Work order:
Copy the passage below on Freudian ideas in films word for word, in full, including its "Repetition compulsion" heading.

Source text:
For Freud, most repressed memories relate to sexuality. One type, for example, derives from the primal scene, where the child witnesses his parents having sex, then represses the memory of the scene. In Psycho, Norman Bates is said to have murdered his mother and her lover after finding them in bed together. Similarly, in Marnie the heroine's neurotic behavior is traced back to witnessing her prostitute mother being abused by a sex partner.

Neurotic episodes can be triggered by events or symbols in a person's everyday life, even though the person may not understand the connection.

In Marnie, the color red terrifies Marnie. Eventually her neurosis is traced back to the violent episode in her childhood.

In Spellbound (below), the trigger is parallel lines on a light background. Through psychoanalysis, the source is recovered from the hero's childhood, when he accidentally caused a death involving an iron fence (thus the parallel lines).


Repetition compulsion

Freud identified the tendency of a person who has experienced a traumatic event to re-live the negative event over and over, in action, in memory, or in dreams. A key aspect of the theory is the urge to put oneself into situations where the traumatic experience is likely to recur. Some forms of sexual disfunction are interpreted as examples of repetition compusion - for example, an individual spanked as a child may seek out masochistic sexual experiences.

Given information:
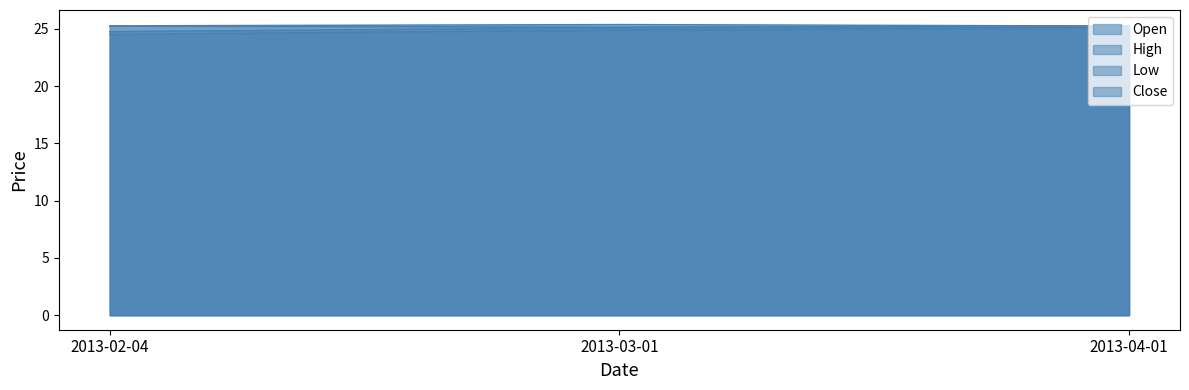

Which label corresponds to the smallest value in the chart?

2013-02-04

Exercise solution:
For Freud, most repressed memories relate to sexuality. One type, for example, derives from the primal scene, where the child witnesses his parents having sex, then represses the memory of the scene. In Psycho, Norman Bates is said to have murdered his mother and her lover after finding them in bed together. Similarly, in Marnie the heroine's neurotic behavior is traced back to witnessing her prostitute mother being abused by a sex partner.

Neurotic episodes can be triggered by events or symbols in a person's everyday life, even though the person may not understand the connection.

In Marnie, the color red terrifies Marnie. Eventually her neurosis is traced back to the violent episode in her childhood.

In Spellbound (below), the trigger is parallel lines on a light background. Through psychoanalysis, the source is recovered from the hero's childhood, when he accidentally caused a death involving an iron fence (thus the parallel lines).


Repetition compulsion

Freud identified the tendency of a person who has experienced a traumatic event to re-live the negative event over and over, in action, in memory, or in dreams. A key aspect of the theory is the urge to put oneself into situations where the traumatic experience is likely to recur. Some forms of sexual disfunction are interpreted as examples of repetition compusion - for example, an individual spanked as a child may seek out masochistic sexual experiences.